I hear it all the time, from technical contributors: “I’d never want to be a manager.“ The reasons are usually straightforward. Some fear losing their technical acumen, others dislike office politics, and many just enjoy feeling in control of their own contribution and don’t want to worry about other people.
Sometimes I’m asked why I made the decision to enter management. I realized today that even though I started this blog to talk about that question, I haven’t spent much time really digging into it.
Fellow EMCer Chris Ferdinandi asked within the firewall recently about fun at work (a subject he has since brought to his external blog). The subject migrated to satisfaction at work, and what makes work satisfying. The short answer then, to the question above, is that I entered management because I felt it could be satisfying.
All through my career, I’d been asked if I wanted to move into management. I kept saying no — after all, I was a software developer. I liked writing code, debugging problems, integrating components, staying on top of technology trends, and so on. I knew I loved those things, and I knew managers didn’t do those things.
But over the years, the kind of work I did kept migrating into a specific area — developing APIs used by others. I met people who got frustrated if they didn’t work on something which easily mapped to an end-user feature, but my own satisfaction wasn’t tied to that. All I cared about was writing quality code, making it easy for others to debug and maintain, and making integration with my APIs as simple as possible.
It took me a few years, but I finally realized what it was about my work I found so satisfying: I was making other people’s jobs easier. My “users” weren’t paying customers, they were my fellow employees — and I was doing good by my users.
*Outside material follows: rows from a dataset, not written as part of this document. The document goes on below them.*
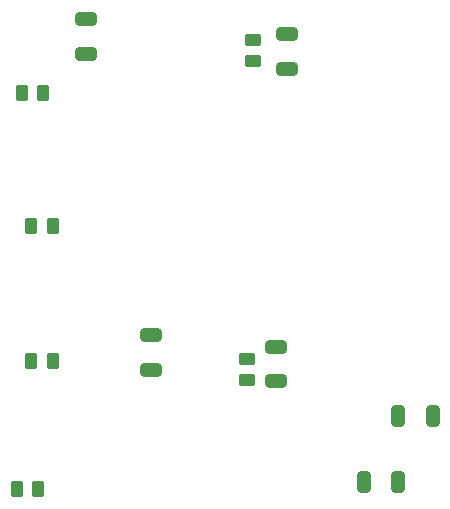
<source format=gbr>
%TF.GenerationSoftware,KiCad,Pcbnew,7.0.5*%
%TF.CreationDate,2023-11-23T21:46:28-03:00*%
%TF.ProjectId,Inversor,496e7665-7273-46f7-922e-6b696361645f,rev?*%
%TF.SameCoordinates,Original*%
%TF.FileFunction,Paste,Bot*%
%TF.FilePolarity,Positive*%
%FSLAX46Y46*%
G04 Gerber Fmt 4.6, Leading zero omitted, Abs format (unit mm)*
G04 Created by KiCad (PCBNEW 7.0.5) date 2023-11-23 21:46:28*
%MOMM*%
%LPD*%
G01*
G04 APERTURE LIST*
G04 Aperture macros list*
%AMRoundRect*
0 Rectangle with rounded corners*
0 $1 Rounding radius*
0 $2 $3 $4 $5 $6 $7 $8 $9 X,Y pos of 4 corners*
0 Add a 4 corners polygon primitive as box body*
4,1,4,$2,$3,$4,$5,$6,$7,$8,$9,$2,$3,0*
0 Add four circle primitives for the rounded corners*
1,1,$1+$1,$2,$3*
1,1,$1+$1,$4,$5*
1,1,$1+$1,$6,$7*
1,1,$1+$1,$8,$9*
0 Add four rect primitives between the rounded corners*
20,1,$1+$1,$2,$3,$4,$5,0*
20,1,$1+$1,$4,$5,$6,$7,0*
20,1,$1+$1,$6,$7,$8,$9,0*
20,1,$1+$1,$8,$9,$2,$3,0*%
G04 Aperture macros list end*
%ADD10RoundRect,0.250000X0.450000X-0.262500X0.450000X0.262500X-0.450000X0.262500X-0.450000X-0.262500X0*%
%ADD11RoundRect,0.250000X0.262500X0.450000X-0.262500X0.450000X-0.262500X-0.450000X0.262500X-0.450000X0*%
%ADD12RoundRect,0.250000X-0.325000X-0.650000X0.325000X-0.650000X0.325000X0.650000X-0.325000X0.650000X0*%
%ADD13RoundRect,0.250000X0.650000X-0.325000X0.650000X0.325000X-0.650000X0.325000X-0.650000X-0.325000X0*%
%ADD14RoundRect,0.250000X0.325000X0.650000X-0.325000X0.650000X-0.325000X-0.650000X0.325000X-0.650000X0*%
%ADD15RoundRect,0.250000X-0.650000X0.325000X-0.650000X-0.325000X0.650000X-0.325000X0.650000X0.325000X0*%
G04 APERTURE END LIST*
D10*
%TO.C,R12*%
X83170000Y-84332500D03*
X83170000Y-82507500D03*
%TD*%
D11*
%TO.C,R4*%
X65392500Y-87040000D03*
X63567500Y-87040000D03*
%TD*%
D10*
%TO.C,R6*%
X82620000Y-111322500D03*
X82620000Y-109497500D03*
%TD*%
D11*
%TO.C,R2*%
X64992500Y-120510000D03*
X63167500Y-120510000D03*
%TD*%
D12*
%TO.C,C6*%
X95450000Y-114355000D03*
X98400000Y-114355000D03*
%TD*%
D13*
%TO.C,C3*%
X86030000Y-84985000D03*
X86030000Y-82035000D03*
%TD*%
D11*
%TO.C,R1*%
X66232500Y-109745000D03*
X64407500Y-109745000D03*
%TD*%
D14*
%TO.C,C5*%
X95475000Y-119965000D03*
X92525000Y-119965000D03*
%TD*%
D13*
%TO.C,C1*%
X85080000Y-111440000D03*
X85080000Y-108490000D03*
%TD*%
D15*
%TO.C,C4*%
X69030000Y-80765000D03*
X69030000Y-83715000D03*
%TD*%
%TO.C,C2*%
X74560000Y-107495000D03*
X74560000Y-110445000D03*
%TD*%
D11*
%TO.C,R3*%
X66200000Y-98310000D03*
X64375000Y-98310000D03*
%TD*%
M02*

</source>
It wasn’t until years later that I had the follow-up ah-hah moment, the one where it became clear to me that individual contributors and managers are all cooperating to try and keep an organization successful. They play different roles, but from a corporate level they are all parts of the (hopefully smooth-running) machine. Obviously, then, it should be possible for a manager could get satisfaction out of making everyone’s jobs easier. Heck, it might even be that a manager could play that role on a larger scale than a purely technical leader.
So that left the rest of the equation — discussing with my manager what my skills were, learning what of those might map well into the management role, for example. And then there are the other issues — office politics, lack of control over my own success, and so on.
But the first step, the critical step, was admitting to myself what gave me satisfaction at work. Everything else followed (and will follow, in future posts).